Thursday, September 1, 2011

Planes, Trains, and Typhoons

The night before I left for Japan I started flipping through a travel guide and found myself skimming through visa requirements when something caught my eye.  Apparently you need a valid return ticket to gain entry into Japan.  I had not really paid attention to the visa requirements this time around since I’ve been to Japan twice before and never had a problem getting in as a tourist.  Your airline is supposed to check for a return ticket before you board your plane and then you get checked again when you go through customs in Japan.  I looked on a few web boards and some people were actually forced to buy a return ticket when they got to Japan.  I was a little worried with my one way ticket, but not worried enough to buy a return ticket.  It turned out that when I boarded my plane they never asked for anything other than my passport and when I arrived in Japan they just asked me how long I was staying.  No problems.

My flight was pretty smooth.  Alex was nice enough to drop me off at the airport so I didn’t have to deal with BART and MUNI while dragging around my 45 lbs suit case and backpack.  The flight was probably only 80% full which makes me think that there must be something wrong with United’s pricing system.  They’re charging way too much for this flight right now, but it made for a pleasant trip. 

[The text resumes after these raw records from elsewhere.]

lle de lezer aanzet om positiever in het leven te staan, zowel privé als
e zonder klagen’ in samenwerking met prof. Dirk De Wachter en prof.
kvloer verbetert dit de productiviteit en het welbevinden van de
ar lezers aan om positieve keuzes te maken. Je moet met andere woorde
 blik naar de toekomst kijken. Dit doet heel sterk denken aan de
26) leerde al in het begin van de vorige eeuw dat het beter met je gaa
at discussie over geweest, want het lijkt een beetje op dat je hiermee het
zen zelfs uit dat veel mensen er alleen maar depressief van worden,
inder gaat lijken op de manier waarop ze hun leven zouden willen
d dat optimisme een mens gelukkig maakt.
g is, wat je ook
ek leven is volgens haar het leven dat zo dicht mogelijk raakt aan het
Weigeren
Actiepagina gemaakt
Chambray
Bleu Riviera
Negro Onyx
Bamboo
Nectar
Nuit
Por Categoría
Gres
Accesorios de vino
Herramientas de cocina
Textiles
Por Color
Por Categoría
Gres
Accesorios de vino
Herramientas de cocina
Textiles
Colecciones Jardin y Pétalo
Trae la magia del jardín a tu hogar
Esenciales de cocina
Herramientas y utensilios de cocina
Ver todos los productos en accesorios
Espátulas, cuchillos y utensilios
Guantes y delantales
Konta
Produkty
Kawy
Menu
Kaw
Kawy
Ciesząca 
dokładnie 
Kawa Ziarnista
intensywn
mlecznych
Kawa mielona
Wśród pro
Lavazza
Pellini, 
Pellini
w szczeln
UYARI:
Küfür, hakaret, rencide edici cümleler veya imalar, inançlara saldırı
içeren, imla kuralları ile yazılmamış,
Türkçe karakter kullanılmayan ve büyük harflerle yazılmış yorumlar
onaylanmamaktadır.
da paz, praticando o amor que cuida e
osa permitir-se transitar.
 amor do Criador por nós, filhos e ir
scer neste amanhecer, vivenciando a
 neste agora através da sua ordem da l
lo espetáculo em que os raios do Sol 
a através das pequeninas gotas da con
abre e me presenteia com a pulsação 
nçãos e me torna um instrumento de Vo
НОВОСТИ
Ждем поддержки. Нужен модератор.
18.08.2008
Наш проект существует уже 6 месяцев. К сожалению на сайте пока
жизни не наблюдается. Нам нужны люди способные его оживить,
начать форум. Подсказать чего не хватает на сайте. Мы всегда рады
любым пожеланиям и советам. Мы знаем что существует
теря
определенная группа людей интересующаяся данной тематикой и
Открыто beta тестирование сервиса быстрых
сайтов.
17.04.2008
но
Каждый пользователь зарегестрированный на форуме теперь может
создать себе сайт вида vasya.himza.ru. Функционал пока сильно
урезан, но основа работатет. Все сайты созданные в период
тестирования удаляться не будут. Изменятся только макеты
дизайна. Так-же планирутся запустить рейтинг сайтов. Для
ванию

While we went through the customs area on arrival I remembered how I was stuck here for 12 hours waiting for Typhoon Jangmi to pass over Taiwan.  This time around, when I was waiting for my bag I started talking to a guy who was going to a conference in Kyoto.  He wasn’t sure if it was going to happen anymore since Typhoon Talas is about to hit the entire region.  Yup, the category 1 storm is about to score a direct hit on Osaka in the next day or so.  I wasn’t even aware of it but now I’m just glad I got in before it hits.  What is it with me, Osaka, and Typhoons?

As I walked outside the airport I was met with a rush of heat, rain, and humidity which reminded me of Houston.  Unfortunately, I’ve been ruined by San Francisco’s year round 60 degree weather so I started sweating up my own storm.  It didn’t help that I was dragging around all my stuff through a bunch of transit.  I managed to get a train ticket into Namba station and from there navigate the Subway to the Tanimachi-4-chome station which is the stop for my neighborhood, Izumimachi.   Then I wandered around in the rain for an hour looking for my apartment building.  When I finally found it I was huffing and puffing and soaked from the rain.  Yeah, it was pretty exhausting with the Jet Lag and the 12 hour flight. 

As I was walking in the door, a Japanese woman was walking out and I asked her if she worked there.  She said, yes, but she was closing up for the day.  I told her I was supposed to check in and she seemed confused.  Even though I had e-mailed a few days earlier to remind them I was coming and what time I would be there (I was right on time too), she had no idea I was coming and had no record of me.  If I had showed up 5 minutes later I would have been screwed.  She didn’t speak a ton of English so it was a bit difficult to communicate.  She made some calls and I guess figured out I was supposed to be there and then showed me to my room.  It was surprisingly larger than expected.  I immediately took a shower and then started unpacking my stuff before crashing.

I think the heat and humidity is going to be rough on me.  I have an air conditioner, but it doesn’t seem to do very much.